## Input:
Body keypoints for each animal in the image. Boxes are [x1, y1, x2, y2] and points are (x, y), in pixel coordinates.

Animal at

...

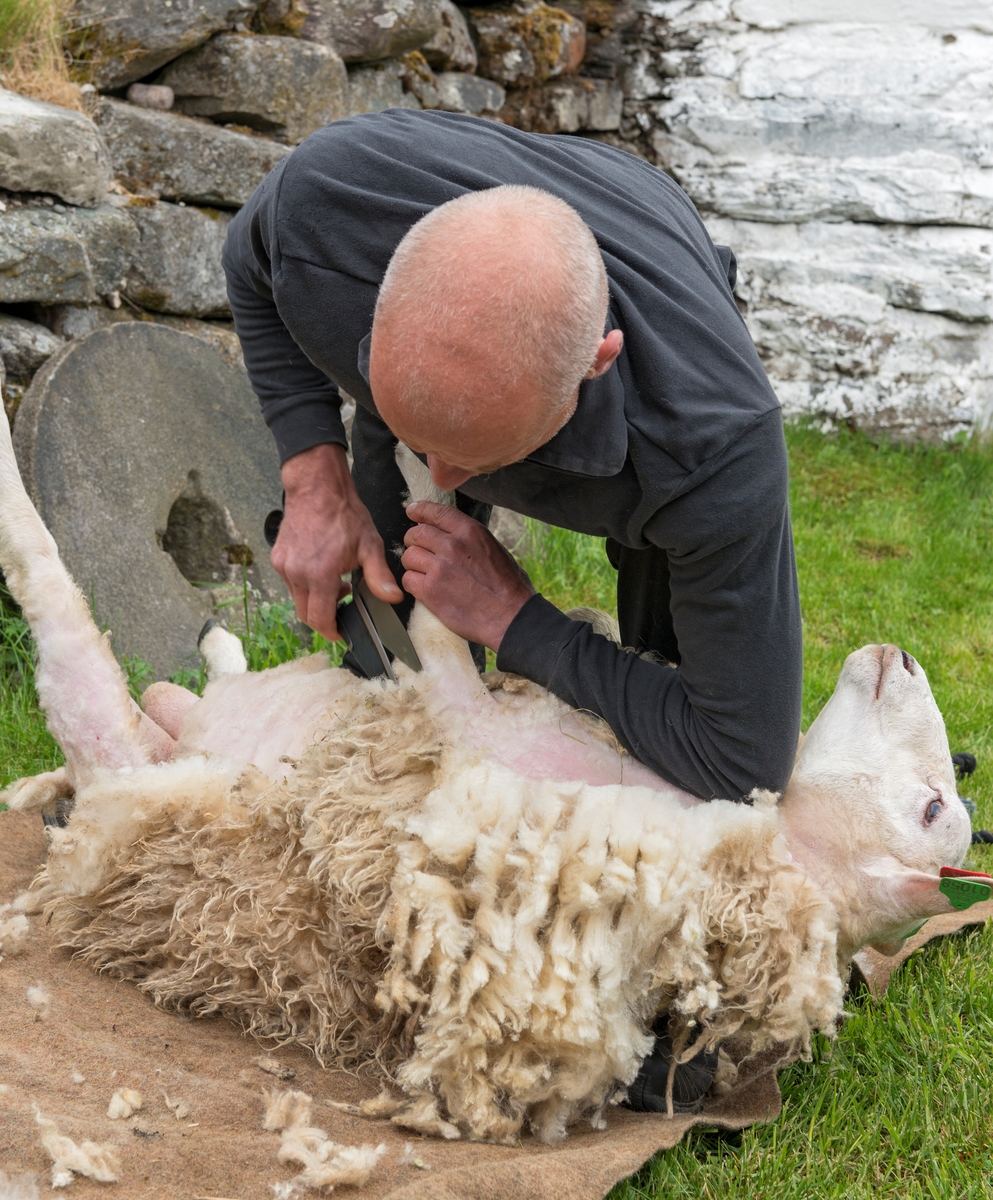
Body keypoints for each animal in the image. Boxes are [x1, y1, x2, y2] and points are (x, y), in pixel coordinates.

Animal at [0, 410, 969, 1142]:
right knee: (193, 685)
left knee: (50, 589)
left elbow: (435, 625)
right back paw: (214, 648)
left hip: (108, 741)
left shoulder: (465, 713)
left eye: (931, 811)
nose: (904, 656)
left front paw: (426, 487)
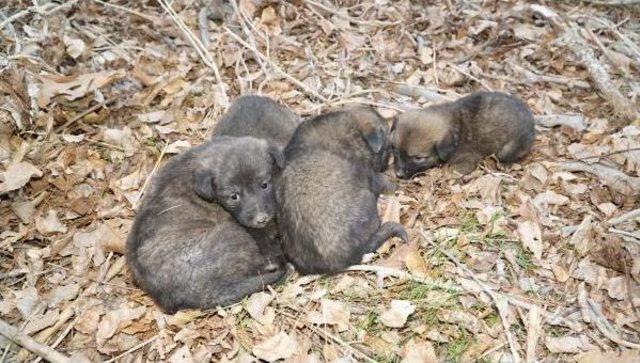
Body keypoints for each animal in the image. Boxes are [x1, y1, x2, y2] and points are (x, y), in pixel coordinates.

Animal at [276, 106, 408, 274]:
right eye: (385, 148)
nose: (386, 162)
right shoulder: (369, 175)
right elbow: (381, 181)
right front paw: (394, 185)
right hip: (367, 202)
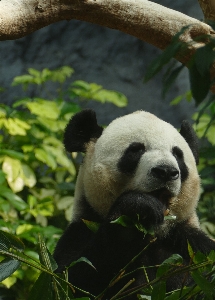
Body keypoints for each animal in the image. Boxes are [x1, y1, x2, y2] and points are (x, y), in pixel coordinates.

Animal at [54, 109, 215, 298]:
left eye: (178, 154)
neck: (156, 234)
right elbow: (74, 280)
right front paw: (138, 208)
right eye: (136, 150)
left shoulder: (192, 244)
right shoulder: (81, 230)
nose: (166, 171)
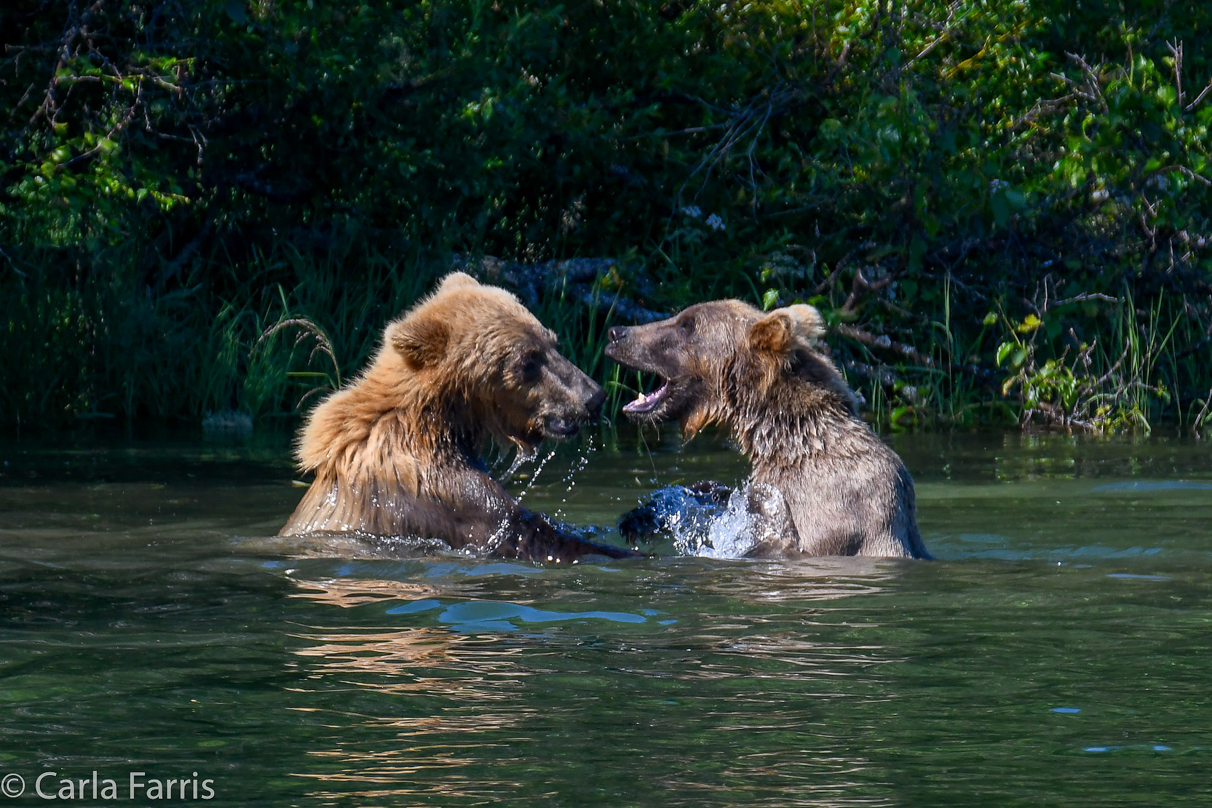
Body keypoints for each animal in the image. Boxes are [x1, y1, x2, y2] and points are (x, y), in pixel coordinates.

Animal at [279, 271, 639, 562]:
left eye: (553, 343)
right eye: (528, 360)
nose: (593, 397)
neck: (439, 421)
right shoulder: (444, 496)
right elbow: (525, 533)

--

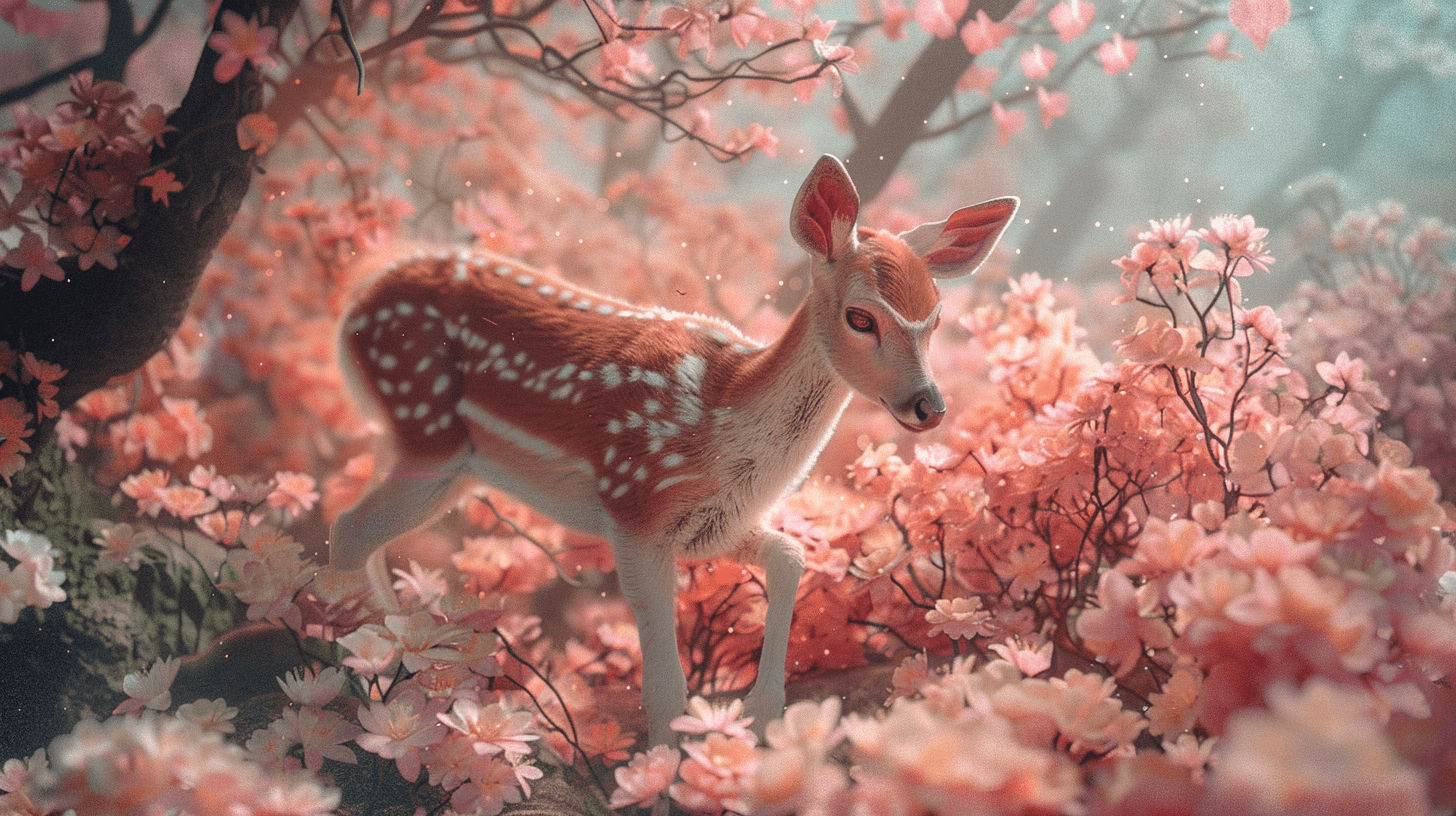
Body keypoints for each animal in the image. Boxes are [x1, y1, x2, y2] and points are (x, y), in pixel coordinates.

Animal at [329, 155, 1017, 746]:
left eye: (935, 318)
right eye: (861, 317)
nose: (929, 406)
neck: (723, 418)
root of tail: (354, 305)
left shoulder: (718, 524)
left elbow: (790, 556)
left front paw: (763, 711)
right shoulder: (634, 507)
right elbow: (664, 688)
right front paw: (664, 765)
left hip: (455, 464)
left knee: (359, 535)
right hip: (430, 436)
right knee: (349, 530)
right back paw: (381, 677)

## Task prompt:
Starting from the records above, copy each line where the string "shoulder" is found.

## Response to this exercise:
left shoulder: (465, 713)
right shoulder: (369, 175)
left shoulder: (192, 244)
right shoulder: (81, 230)
right shoulder: (444, 496)
left shoulder: (718, 524)
right shoulder: (634, 507)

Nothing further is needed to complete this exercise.